Suleiman Al Obeid’s widow, Doaa, with one of the shirts he played in. She said her husband dreamed of teaching their five children football, a sport he never stopped playing

Mrs Al Obeid with four of their children, in their makeshift tent home in Gaza City, two days after her husband’s death. She said her life would never be the same
The death toll of Palestinian footballers alone since October 2023 is 414, according to the Palestinian Football Association, including 103 who are classified as children. More than 1,500 health workers have been killed, too, along with more than 200 journalists, according to Reporters Without Borders.
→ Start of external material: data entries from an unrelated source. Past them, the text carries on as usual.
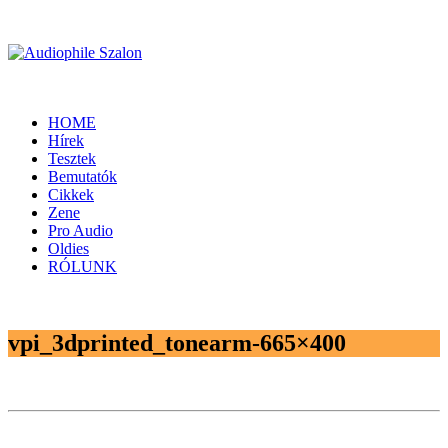
HOME
Hírek
Tesztek
Bemutatók
Cikkek
Zene
Pro Audio
Oldies
RÓLUNK
vpi_3dprinted_tonearm-665×400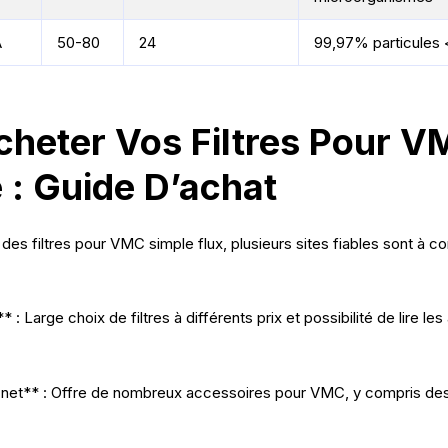
A
50-80
24
99,97% particules 
cheter Vos Filtres Pour V
 : Guide D’achat
des filtres pour VMC simple flux, plusieurs sites fiables sont à co
: Large choix de filtres à différents prix et possibilité de lire les
.net** : Offre de nombreux accessoires pour VMC, y compris des 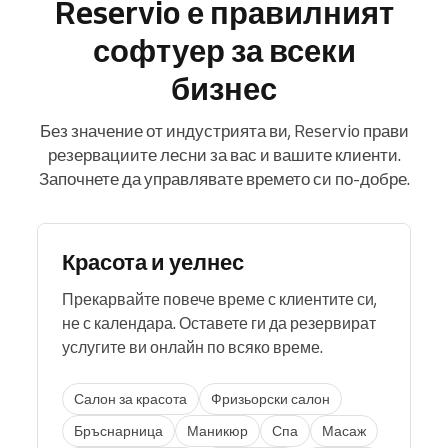
Reservio е правилният
софтуер за всеки
бизнес
Без значение от индустрията ви, Reservio прави
резервациите лесни за вас и вашите клиенти.
Започнете да управлявате времето си по-добре.
Красота и уелнес
Прекарвайте повече време с клиентите си,
не с календара. Оставете ги да резервират
услугите ви онлайн по всяко време.
Салон за красота
Фризьорски салон
Бръснарница
Маникюр
Спа
Масаж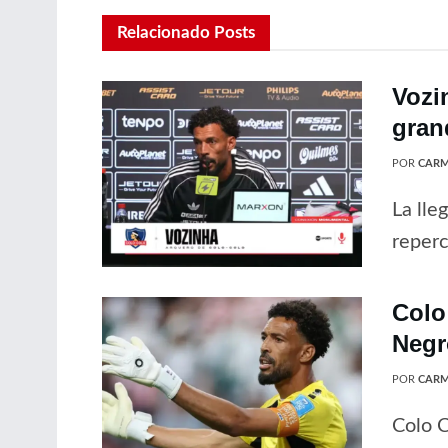
Relacionado
Posts
Vozi
gran
POR
CARM
La lle
reperc
Colo
Negr
POR
CARM
Colo C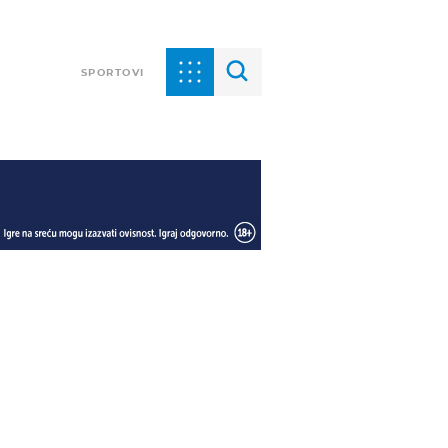
SPORTOVI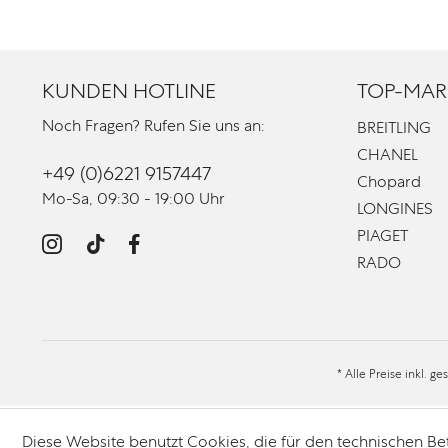
KUNDEN HOTLINE
TOP-MAR
Noch Fragen? Rufen Sie uns an:
BREITLING
CHANEL
+49 (0)6221 9157447
Chopard
Mo-Sa, 09:30 - 19:00 Uhr
LONGINES
PIAGET
RADO
* Alle Preise inkl. g
Diese Website benutzt Cookies, die für den technischen Be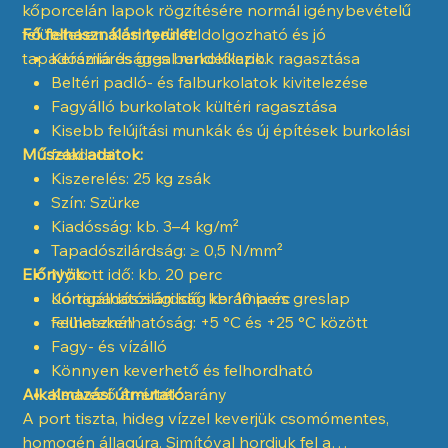
kőporcelán lapok rögzítésére normál igénybevételű
felületeken. Könnyen feldolgozható és jó
Fő felhasználási terület:
tapadószilárdsággal rendelkezik.
Kerámia és gres burkolólapok ragasztása
Beltéri padló- és falburkolatok kivitelezése
Fagyálló burkolatok kültéri ragasztása
Kisebb felújítási munkák és új építések burkolási
Műszaki adatok:
feladatai
Kiszerelés: 25 kg zsák
Szín: Szürke
Kiadósság: kb. 3–4 kg/m²
Tapadószilárdság: ≥ 0,5 N/mm²
Előnyök:
Nyitott idő: kb. 20 perc
Korrigálhatósági idő: kb. 10 perc
Jó tapadószilárdság kerámia és greslap
Felhasználhatóság: +5 °C és +25 °C között
felületeken
Fagy- és vízálló
Könnyen keverhető és felhordható
Alkalmazási útmutató:
Kedvező ár-érték arány
A port tiszta, hideg vízzel keverjük csomómentes,
homogén állagúra. Simítóval hordjuk fel a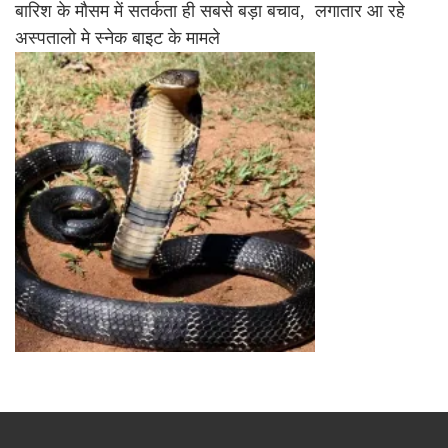
बारिश के मौसम में सतर्कता ही सबसे बड़ा बचाव, लगातार आ रहे
अस्पतालो मे स्नेक बाइट के मामले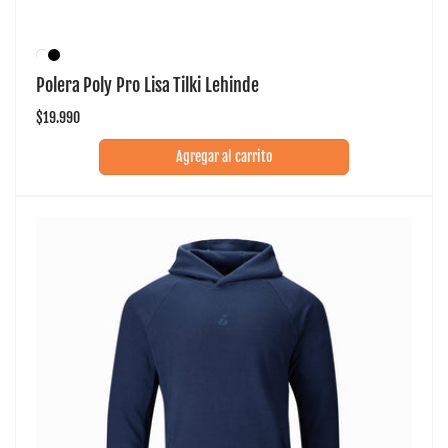
Polera Poly Pro Lisa Tilki Lehinde
Precio
$19.990
habitual
Agregar al carrito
Part of a total death toll of 60,000. The ‘double-tap’ bombing of a hospital this week added a further 20, five of them journalists.
The i Paper’s Katherine Lucas put some perspective on that figure of 414 footballers, a few weeks back, observing that it equated to the entirety of the England football squad, 17 times over, and that the world would very much know about this, were it ‘our’ number.
The Palestinian figure is barely known, as much a part of the fog of that country’s destruction as the names of those players who have perished alongside Al Obeid. Mohammed Barakat, Ismail Abu Dan, Shadi Abu al-Araj to name a few more who you will not have heard of.
It the video message he issued, Salah did not exude the confidence we are accustomed to seeing from him on the field. This was clearly not his natural domain. Yet what he offered the world was wise. ‘All lives are sacred and must be protected,’ he said. ‘The escalations are painful to witness.’ Surely even those bound up with their obsessions about bias could not argue with that?